(Note: Now that we are back in CA and have time and consistent/fast Internet access, we will post some stories and corresponding pictures depicting our time in Micronesia. This post was written from Colonia, Yap, on March 25.)
Awakening to the thick air ubiquitous to Micronesia, I quickly rose from my bed in the mission house and donned my Chuukese skirt and the coolest shirt I could find. Today I would have the privilege of worshiping with four different people groups in one day. How cool is that?!

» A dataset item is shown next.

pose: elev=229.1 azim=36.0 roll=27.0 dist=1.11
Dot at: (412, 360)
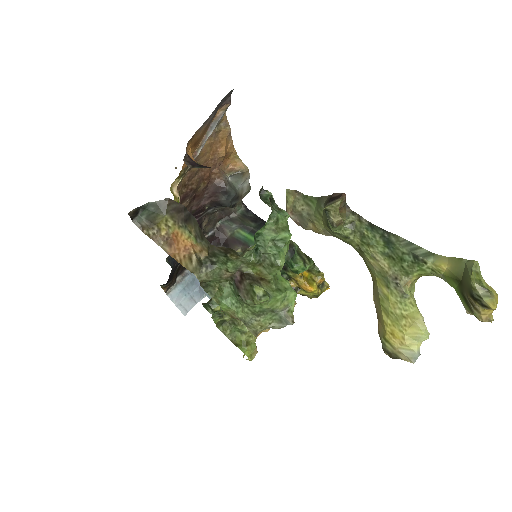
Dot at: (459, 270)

Knowing that Micronesian church services essentially never start on time, I leisurely munched on a banana out on the porch that sits on a hill overlooking the lagoon and buildings below. The first service I would attend would be a service for "Outer Islanders." Yap still operates with a caste system, and the women from the outer islands, considered low-caste, are required to wear a particular type of skirt in public. These skirts are hand-made on looms. They are woven with thread not much thicker than the common thread we use for sewing in the States; so, you can imagine how many hours it takes to hand-weave a whole skirt out of such thin thread! The wrap-around skirts, known as lavalavas, have a solid background with stripes of various widths and colors, and are often worn with no shirts (as you can see in the final picture).
From my perch on the hillside, I could see individuals, couples and families arriving at the church. Like the diversity and yet coordinated theme found in a quilt, each woman with her beautifully woven skirt purposefully headed for the church. Within half an hour of the designated start time, rich, melodic singing filled the ocean breezes, and I quickly scurried down the hill to join in the worship of Jesus Christ, our shared God.
After the singing, Pastor Asael began to preach in his native tongue, Chuukese. This is not the language of the Outer Islanders, but sadly, there is no pastor for these people. Pastor Asael came to Yap as a missionary from Chuuk because there were no Yapese nationals willing/qualified to pastor. Fortunately, the Outer Islanders understand about 60% of what Pastor Asael says since their languages overlap to this extent. As Pastor Asael fervently delivered the Word of God, I discreetly exited and headed back up the hill, where the Yapese Evangelical Church is located. I'll write about that experience on my next blog!